A Morgan Stanley strategist is seeing signs that the stock market’s current momentum could be waning, according to a recent article in The Wall Street Journal.
According to equity strategist Michael Wilson, the article says, there is evidence of a “buying climax” that could result in a dip over the weeks ahead. “Technical sell signals,” says WSJ, “haven’t proved terribly useful to investors this year as the stock market has gone nowhere but up.
Even so,” it adds, “Mr. Wilson points to muted post-earnings price performance and a popular reading on market momentum as signs that this rally could be running out of steam.” The strategist also argues that investors are viewing earnings misses more harshly than beats—which suggests that they may have bid up shares ahead of earnings season and could have “exhausted their enthusiasm even though earnings growth has been pretty much as expected.”

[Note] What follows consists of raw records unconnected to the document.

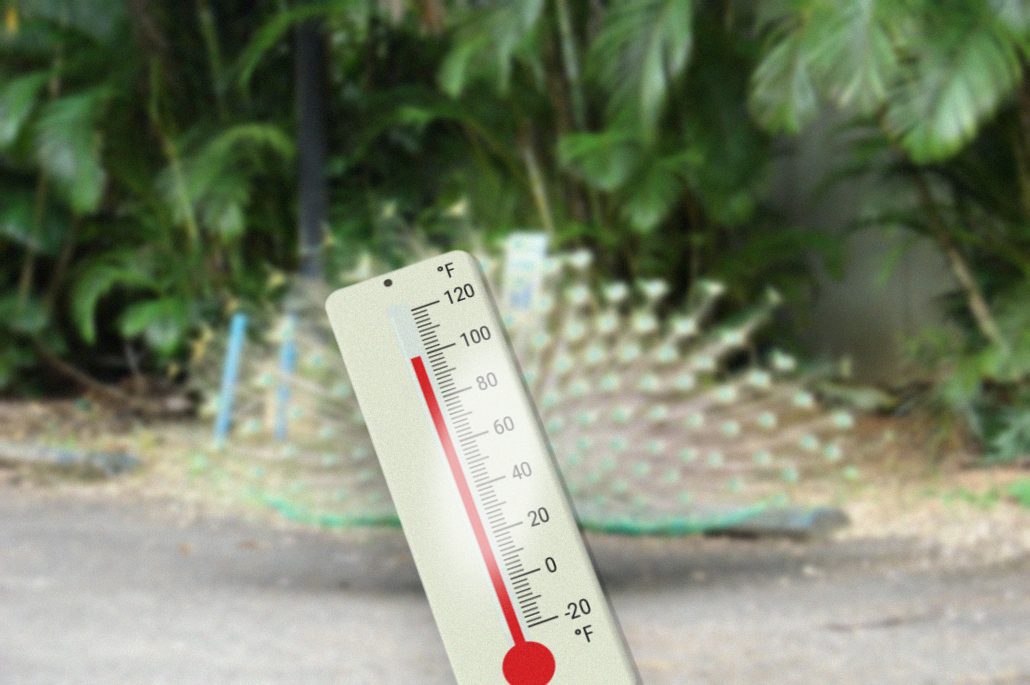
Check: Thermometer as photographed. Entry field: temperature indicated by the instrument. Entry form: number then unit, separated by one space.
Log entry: 100 °F
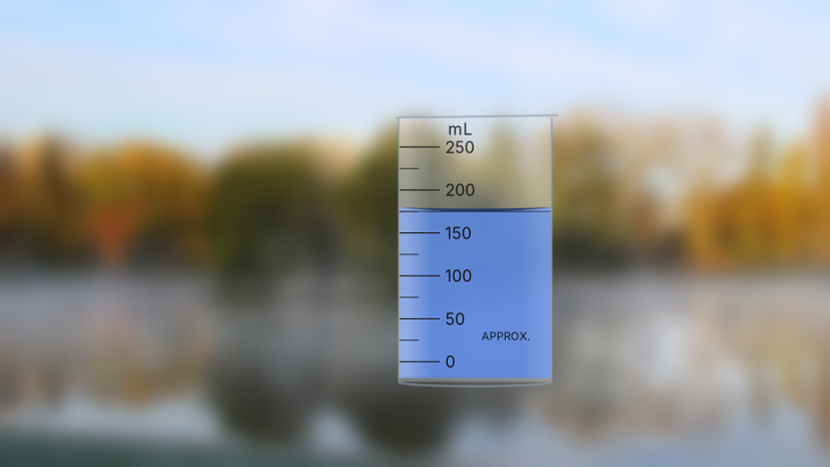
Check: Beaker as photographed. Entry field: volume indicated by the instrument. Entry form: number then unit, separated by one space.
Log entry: 175 mL
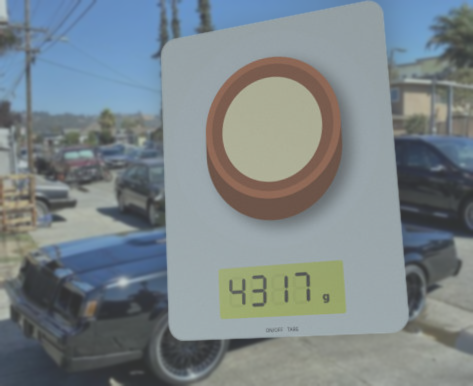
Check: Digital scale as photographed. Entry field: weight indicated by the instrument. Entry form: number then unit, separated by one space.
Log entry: 4317 g
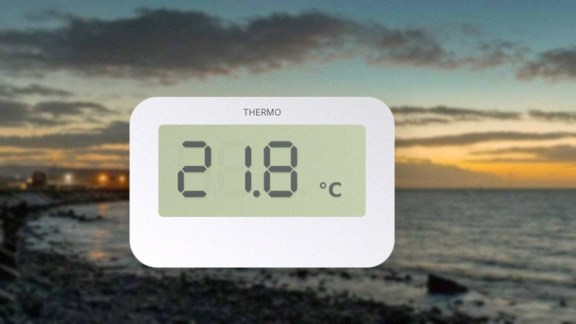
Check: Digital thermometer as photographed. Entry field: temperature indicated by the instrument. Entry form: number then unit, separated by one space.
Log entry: 21.8 °C
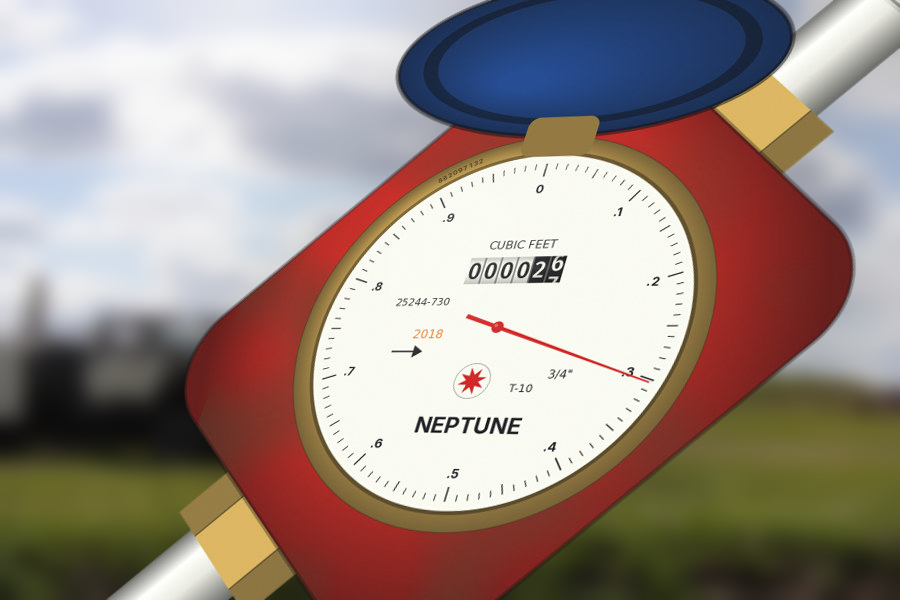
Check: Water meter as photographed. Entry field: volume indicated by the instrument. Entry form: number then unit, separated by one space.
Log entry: 26.30 ft³
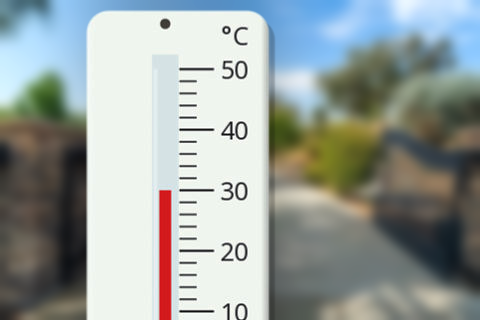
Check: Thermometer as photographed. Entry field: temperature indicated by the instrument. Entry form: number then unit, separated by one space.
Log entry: 30 °C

Another worrisome indicator to Wilson, the article reports, is the relative strength index (RSI), which compares the level of share gains and losses to identify “overbought” or “oversold” conditions. The S&P 500, according to WSJ, has reflected a 14-day RSI of over 70, which Wilson views as an overbought level. This has held for 15 days, the longest period since 1996. Wilson found, the article reports, that in the 13 similar periods when the benchmark was “comparably overbought” since 1975, a dip of at least 2% occurred within one month.
That said, the article concludes, Wilson expects the S&P 500 to hit 2700 by early 2018, and believes investors should buy into any pullback.